Text provided.
┏━━

Industry and financial analysts have repeatedly confirmed that Keystone XL is critical to the expansion of tar sands development in landlocked Alberta, because it would provide the industry with a major low-cost connection to export markets and world oil prices, the opposing groups point out.
“Our message with this report today is clear – the rampant burning of treasures like Yosemite is not in our national interest, and neither is the Keystone XL tar sands pipeline,” Anna Aurilio, DC office director at Environment America told reporters today.
The President’s decision on the pipeline permit was pushed back to sometime in 2014 by a second investigation by the State Department Office of Inspector General into conflicts of interest and misrepresentations by those charged with assessing the environmental and climate impacts of the proposed pipeline.

┗━━

Dataset records.
┏━━

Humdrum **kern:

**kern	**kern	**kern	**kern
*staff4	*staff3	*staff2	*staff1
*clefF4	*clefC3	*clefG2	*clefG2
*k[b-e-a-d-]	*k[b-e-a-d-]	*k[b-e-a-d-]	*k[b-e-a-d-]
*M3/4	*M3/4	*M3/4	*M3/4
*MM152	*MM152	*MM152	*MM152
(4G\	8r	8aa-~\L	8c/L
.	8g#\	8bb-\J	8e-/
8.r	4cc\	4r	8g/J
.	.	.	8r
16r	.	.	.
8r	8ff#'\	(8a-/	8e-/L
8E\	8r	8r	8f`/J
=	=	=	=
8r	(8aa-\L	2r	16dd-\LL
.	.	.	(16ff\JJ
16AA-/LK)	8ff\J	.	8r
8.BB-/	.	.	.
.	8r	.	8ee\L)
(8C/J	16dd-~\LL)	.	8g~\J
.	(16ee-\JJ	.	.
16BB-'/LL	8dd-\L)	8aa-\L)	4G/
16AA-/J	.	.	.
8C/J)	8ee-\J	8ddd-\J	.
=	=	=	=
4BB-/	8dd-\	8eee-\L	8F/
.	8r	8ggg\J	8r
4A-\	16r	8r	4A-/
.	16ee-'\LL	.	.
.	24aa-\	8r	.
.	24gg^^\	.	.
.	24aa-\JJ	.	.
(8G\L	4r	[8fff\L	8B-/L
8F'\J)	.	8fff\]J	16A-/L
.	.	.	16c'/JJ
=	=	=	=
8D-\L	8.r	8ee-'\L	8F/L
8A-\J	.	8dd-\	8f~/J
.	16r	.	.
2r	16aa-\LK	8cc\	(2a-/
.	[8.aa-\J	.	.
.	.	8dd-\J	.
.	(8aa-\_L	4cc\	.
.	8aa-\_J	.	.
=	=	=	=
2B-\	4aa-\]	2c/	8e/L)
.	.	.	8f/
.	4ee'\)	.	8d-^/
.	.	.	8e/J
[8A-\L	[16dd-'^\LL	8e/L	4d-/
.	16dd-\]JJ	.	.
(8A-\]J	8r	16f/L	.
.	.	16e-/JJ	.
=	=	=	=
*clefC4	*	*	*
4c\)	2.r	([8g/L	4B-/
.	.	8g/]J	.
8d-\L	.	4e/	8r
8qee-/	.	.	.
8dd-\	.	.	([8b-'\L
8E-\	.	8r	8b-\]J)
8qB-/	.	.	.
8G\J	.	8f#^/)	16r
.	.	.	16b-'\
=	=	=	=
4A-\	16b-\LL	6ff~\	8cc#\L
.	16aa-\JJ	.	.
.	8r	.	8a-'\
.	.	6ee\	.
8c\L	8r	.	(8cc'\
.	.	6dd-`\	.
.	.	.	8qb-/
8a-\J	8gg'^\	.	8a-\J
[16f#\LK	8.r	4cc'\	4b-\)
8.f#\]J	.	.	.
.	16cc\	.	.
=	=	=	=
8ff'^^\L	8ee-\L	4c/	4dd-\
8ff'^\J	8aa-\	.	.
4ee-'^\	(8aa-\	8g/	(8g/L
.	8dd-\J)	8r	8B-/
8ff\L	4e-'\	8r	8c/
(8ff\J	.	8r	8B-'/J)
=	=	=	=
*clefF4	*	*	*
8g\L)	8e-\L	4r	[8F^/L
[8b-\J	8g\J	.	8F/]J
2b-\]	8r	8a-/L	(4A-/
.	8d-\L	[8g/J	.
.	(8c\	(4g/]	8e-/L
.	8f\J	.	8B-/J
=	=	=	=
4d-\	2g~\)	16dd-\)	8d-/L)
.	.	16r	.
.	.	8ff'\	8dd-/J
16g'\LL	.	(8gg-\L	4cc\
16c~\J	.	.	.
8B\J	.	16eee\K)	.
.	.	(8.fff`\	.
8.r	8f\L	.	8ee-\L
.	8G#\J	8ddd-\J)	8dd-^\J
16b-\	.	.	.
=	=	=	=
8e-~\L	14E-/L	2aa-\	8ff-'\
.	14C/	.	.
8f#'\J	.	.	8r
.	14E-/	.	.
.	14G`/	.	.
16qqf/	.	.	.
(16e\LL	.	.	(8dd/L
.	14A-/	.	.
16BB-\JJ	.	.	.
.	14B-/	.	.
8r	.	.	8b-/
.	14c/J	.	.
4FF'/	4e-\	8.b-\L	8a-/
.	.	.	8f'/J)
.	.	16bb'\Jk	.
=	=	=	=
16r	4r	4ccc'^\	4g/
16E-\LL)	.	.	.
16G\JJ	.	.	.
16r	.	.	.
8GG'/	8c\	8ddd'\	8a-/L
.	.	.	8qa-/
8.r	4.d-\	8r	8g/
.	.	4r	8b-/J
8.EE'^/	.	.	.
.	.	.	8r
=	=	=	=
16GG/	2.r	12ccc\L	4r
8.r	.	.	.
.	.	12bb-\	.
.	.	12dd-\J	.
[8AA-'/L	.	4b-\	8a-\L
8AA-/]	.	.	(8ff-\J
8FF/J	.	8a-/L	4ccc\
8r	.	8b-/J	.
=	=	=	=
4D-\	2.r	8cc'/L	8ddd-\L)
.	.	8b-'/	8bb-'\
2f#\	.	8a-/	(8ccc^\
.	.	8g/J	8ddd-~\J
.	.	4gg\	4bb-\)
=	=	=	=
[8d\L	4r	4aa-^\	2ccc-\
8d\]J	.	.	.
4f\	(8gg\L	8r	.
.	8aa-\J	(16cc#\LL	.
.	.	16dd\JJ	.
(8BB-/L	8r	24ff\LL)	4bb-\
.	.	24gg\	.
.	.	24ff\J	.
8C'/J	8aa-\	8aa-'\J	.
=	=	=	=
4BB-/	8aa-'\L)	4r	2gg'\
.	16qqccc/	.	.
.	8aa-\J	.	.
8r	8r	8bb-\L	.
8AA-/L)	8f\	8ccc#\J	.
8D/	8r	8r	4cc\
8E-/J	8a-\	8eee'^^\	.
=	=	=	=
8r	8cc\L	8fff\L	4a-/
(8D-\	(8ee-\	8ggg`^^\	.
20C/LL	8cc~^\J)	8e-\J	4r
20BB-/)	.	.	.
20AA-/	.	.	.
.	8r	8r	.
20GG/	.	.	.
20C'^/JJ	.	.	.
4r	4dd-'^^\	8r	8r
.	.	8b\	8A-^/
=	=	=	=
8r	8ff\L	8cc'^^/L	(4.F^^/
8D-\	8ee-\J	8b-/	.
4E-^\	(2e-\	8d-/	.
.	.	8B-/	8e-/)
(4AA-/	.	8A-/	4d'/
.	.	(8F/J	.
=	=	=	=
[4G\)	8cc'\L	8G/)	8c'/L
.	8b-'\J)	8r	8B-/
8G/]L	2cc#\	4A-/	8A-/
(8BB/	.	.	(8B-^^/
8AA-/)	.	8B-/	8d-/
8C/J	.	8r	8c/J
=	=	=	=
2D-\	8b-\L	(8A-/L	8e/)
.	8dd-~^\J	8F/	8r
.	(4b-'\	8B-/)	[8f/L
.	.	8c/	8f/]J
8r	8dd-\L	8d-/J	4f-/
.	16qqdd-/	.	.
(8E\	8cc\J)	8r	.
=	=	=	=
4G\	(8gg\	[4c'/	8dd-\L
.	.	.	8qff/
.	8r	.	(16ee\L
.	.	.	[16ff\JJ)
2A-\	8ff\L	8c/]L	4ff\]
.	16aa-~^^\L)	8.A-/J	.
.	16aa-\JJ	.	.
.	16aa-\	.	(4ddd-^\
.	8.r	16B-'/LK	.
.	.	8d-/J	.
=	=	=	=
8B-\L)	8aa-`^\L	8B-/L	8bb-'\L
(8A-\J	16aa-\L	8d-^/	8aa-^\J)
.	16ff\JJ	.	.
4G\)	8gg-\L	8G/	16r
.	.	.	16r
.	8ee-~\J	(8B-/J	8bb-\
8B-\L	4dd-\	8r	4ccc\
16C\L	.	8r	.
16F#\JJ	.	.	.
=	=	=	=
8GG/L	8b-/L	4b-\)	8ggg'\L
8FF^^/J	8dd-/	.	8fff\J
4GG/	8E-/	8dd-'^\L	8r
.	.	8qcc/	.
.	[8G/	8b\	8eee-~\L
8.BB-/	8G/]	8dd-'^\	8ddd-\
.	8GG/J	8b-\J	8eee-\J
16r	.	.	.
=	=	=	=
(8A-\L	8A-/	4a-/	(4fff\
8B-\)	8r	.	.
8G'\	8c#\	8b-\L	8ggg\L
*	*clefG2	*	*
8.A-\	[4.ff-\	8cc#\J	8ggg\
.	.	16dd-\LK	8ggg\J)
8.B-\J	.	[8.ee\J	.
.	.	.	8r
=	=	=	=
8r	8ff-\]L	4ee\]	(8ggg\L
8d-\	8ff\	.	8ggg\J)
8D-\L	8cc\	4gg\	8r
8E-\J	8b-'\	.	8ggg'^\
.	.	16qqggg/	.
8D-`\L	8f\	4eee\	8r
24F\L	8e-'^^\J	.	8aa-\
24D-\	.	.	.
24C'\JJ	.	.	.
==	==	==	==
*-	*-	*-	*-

┗━━

Check your understanding.
- A) Rewrite the paragraph of the Keystone XL text that begins "The President's decision" as a short list that keeps its main facts.
- B) Quote the Keystone XL text starting at "Industry and financial" and ending at "groups point out.".
The lines above come from a different source than the text.

Task-by-task results.
- A)
- The President's decision on the pipeline permit was pushed back to sometime in 2014.
- The cause was a second investigation by the State Department Office of Inspector General.
- It examined conflicts of interest and misrepresentations by those assessing the proposed pipeline's environmental and climate impacts.

- B)
Industry and financial analysts have repeatedly confirmed that Keystone XL is critical to the expansion of tar sands development in landlocked Alberta, because it would provide the industry with a major low-cost connection to export markets and world oil prices, the opposing groups point out.